## Çıkarılan metin
Benito Amilcare Andrea Mussolini
MUSSOLİNİ (Benito)
İtalyan devlet adamı
(Dovia di Predappio, Romagna, 1883 - Giulino di Mezzegra, Como, 1945)
Sosyalist bir demircinin oğluydu. Önce öğretmenlik yaptı, sonra İsviçre'ye geçerek (1902) orada duvarcı olarak çalıştı ve askerlik hizmetini yapmamak için İtalya'ya dönmedi. Siyasi mültecilerle ilişki kurdu, grevler düzenledi; Kautsky, Nietzsche ve Blanqui’yi okuyarak siyasi kültürünü tamamladı. İsviçre'den sınır dışı edildi, bir af yasasından yararlanarak İtalya’ya döndü (1905) ve askerlik hizmetini yaptı (1905 -06). Sonra, o sıralarda Avusturya'nın eyaleti olan, ama halkının çoğunluğu italyanlar'dan oluşan Trentino’ya giderek orada gazetecilik yapmaya başladı. Avusturya polisinin de onu sınır dışı etmesi üzerine faaliyetini Romagna (1909-1912) ve Forli’de sürdürdü.

## Veri
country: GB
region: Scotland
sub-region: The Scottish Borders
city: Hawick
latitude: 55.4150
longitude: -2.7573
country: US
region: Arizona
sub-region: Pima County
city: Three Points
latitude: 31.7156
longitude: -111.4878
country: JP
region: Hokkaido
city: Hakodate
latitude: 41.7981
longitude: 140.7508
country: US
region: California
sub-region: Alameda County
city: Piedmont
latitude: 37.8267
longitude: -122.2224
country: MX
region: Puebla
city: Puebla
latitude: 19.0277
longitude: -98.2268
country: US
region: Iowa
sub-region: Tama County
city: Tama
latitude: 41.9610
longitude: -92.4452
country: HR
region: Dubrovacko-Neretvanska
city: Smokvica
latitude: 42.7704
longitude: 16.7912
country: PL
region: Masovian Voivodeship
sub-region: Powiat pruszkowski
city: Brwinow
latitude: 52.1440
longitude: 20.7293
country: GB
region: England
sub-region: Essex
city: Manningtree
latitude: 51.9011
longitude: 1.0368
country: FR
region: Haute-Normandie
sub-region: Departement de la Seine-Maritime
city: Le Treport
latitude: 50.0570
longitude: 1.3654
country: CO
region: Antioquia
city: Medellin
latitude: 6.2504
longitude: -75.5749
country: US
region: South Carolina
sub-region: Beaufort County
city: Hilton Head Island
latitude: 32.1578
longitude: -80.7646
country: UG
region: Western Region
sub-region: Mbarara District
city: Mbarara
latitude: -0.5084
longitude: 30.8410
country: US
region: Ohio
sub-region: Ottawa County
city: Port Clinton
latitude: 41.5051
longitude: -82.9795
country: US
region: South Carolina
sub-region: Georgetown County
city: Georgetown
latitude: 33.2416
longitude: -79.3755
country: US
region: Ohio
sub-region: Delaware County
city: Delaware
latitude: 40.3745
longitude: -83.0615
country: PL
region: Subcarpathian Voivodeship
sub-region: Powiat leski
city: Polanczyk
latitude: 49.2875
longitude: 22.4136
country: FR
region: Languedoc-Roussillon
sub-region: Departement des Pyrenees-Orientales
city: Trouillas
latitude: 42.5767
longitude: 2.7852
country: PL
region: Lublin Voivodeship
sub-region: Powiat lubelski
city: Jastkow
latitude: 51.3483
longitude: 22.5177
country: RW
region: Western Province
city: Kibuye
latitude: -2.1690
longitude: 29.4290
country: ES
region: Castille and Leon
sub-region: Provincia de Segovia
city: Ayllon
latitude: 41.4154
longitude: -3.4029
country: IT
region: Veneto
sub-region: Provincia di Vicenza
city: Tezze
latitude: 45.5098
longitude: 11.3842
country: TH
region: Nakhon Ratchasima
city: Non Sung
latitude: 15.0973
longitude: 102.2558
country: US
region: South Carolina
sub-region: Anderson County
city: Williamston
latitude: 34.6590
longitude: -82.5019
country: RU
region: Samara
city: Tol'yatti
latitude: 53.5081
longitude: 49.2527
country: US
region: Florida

## Görev
Mussolini hakkındaki metinde "Benito Amilcare Andrea" ile başlayıp "ve Forli’de sürdürdü." ifadesine kadar süren bölümü, "duvarcı" yerine "marangoz" koyarak yeniden yazar mısınız?

## Yanıt
Benito Amilcare Andrea Mussolini
MUSSOLİNİ (Benito)
İtalyan devlet adamı
(Dovia di Predappio, Romagna, 1883 - Giulino di Mezzegra, Como, 1945)
Sosyalist bir demircinin oğluydu. Önce öğretmenlik yaptı, sonra İsviçre'ye geçerek (1902) orada marangoz olarak çalıştı ve askerlik hizmetini yapmamak için İtalya'ya dönmedi. Siyasi mültecilerle ilişki kurdu, grevler düzenledi; Kautsky, Nietzsche ve Blanqui’yi okuyarak siyasi kültürünü tamamladı. İsviçre'den sınır dışı edildi, bir af yasasından yararlanarak İtalya’ya döndü (1905) ve askerlik hizmetini yaptı (1905 -06). Sonra, o sıralarda Avusturya'nın eyaleti olan, ama halkının çoğunluğu italyanlar'dan oluşan Trentino’ya giderek orada gazetecilik yapmaya başladı. Avusturya polisinin de onu sınır dışı etmesi üzerine faaliyetini Romagna (1909-1912) ve Forli’de sürdürdü.